### Goal of the exercise
Pull out every line in the entries below that contains the string "cake", treating uppercase and lowercase as different.

:::

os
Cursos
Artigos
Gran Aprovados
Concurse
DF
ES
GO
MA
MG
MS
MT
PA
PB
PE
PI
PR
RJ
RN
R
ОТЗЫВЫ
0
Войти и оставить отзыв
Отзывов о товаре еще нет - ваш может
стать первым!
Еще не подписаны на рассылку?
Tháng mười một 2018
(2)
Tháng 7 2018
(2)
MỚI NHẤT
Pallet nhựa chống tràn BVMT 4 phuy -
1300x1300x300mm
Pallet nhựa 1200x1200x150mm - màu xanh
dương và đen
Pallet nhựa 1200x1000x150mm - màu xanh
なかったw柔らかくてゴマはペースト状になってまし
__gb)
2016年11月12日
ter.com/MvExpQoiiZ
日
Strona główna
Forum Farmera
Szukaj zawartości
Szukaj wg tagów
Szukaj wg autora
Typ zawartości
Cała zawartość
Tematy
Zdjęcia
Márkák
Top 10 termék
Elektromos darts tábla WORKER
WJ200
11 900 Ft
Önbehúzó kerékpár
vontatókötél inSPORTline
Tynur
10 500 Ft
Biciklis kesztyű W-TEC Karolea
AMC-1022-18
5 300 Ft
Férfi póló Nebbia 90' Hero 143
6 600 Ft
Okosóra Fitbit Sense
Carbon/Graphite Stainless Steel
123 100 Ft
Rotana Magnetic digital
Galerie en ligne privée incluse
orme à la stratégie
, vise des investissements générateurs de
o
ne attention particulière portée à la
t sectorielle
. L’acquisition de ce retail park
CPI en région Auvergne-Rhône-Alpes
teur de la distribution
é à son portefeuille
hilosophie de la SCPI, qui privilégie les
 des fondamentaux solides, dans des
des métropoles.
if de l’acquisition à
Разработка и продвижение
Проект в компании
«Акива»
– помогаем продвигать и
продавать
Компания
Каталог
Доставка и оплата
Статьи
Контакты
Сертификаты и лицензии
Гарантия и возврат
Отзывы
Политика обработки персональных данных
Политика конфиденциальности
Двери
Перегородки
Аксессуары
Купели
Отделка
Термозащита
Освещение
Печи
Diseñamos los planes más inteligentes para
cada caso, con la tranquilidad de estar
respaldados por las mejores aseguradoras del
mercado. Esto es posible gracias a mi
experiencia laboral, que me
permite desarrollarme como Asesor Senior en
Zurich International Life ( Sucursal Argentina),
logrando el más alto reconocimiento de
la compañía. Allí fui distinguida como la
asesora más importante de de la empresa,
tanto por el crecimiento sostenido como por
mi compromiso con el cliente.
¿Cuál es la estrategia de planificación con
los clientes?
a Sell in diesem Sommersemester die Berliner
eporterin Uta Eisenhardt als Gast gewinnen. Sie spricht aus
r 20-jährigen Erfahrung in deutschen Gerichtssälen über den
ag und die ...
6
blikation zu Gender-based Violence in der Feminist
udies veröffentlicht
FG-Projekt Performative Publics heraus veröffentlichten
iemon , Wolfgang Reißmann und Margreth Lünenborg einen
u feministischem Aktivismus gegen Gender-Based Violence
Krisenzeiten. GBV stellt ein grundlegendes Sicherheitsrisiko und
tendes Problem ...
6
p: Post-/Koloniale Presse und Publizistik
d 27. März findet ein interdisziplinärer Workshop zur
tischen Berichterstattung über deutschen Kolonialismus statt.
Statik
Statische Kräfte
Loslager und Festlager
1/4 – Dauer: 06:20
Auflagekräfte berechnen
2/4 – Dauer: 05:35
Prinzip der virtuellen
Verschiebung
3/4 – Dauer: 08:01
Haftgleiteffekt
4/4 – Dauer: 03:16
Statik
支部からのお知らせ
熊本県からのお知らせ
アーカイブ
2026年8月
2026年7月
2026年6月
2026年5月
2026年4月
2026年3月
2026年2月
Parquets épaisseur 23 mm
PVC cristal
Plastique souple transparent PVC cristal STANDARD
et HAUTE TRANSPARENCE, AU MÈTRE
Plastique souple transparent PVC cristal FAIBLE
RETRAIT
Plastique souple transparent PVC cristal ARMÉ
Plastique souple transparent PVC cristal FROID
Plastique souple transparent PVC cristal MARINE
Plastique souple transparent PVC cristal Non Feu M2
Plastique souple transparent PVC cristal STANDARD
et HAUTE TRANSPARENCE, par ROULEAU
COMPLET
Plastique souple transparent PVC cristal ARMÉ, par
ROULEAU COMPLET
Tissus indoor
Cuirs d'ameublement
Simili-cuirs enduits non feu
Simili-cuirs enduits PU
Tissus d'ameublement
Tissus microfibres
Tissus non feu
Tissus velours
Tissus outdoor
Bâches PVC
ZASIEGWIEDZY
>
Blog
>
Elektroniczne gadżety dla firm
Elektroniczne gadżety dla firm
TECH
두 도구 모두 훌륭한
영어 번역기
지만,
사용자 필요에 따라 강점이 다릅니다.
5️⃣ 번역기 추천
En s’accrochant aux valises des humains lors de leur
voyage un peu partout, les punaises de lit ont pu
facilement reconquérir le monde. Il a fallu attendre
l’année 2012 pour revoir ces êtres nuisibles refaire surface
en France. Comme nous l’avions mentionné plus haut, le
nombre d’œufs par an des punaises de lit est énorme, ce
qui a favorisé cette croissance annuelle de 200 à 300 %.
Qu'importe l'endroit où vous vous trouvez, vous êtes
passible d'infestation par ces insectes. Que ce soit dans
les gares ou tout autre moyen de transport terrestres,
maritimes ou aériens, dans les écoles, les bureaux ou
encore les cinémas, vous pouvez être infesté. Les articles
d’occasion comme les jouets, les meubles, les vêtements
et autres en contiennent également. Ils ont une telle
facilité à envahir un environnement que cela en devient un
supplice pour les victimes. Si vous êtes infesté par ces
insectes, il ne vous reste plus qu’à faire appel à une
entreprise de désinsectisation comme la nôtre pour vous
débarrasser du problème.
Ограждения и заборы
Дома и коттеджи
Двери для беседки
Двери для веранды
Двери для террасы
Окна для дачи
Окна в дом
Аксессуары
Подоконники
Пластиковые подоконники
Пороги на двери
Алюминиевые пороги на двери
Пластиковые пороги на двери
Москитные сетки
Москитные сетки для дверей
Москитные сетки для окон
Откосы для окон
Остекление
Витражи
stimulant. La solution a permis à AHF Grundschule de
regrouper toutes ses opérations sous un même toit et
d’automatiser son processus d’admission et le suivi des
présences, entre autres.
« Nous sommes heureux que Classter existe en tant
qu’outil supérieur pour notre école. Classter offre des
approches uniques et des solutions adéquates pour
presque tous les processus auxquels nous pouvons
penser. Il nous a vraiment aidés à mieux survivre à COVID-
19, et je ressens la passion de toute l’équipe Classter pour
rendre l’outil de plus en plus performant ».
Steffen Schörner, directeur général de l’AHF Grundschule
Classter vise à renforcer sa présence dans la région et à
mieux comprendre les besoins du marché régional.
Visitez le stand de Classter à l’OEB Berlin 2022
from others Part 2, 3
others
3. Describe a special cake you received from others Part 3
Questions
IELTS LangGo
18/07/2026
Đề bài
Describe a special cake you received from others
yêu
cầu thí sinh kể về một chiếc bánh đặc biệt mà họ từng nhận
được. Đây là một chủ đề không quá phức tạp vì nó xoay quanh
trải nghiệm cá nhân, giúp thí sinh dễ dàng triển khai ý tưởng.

:::

### Expected answer
3. Describe a special cake you received from others Part 3
Describe a special cake you received from others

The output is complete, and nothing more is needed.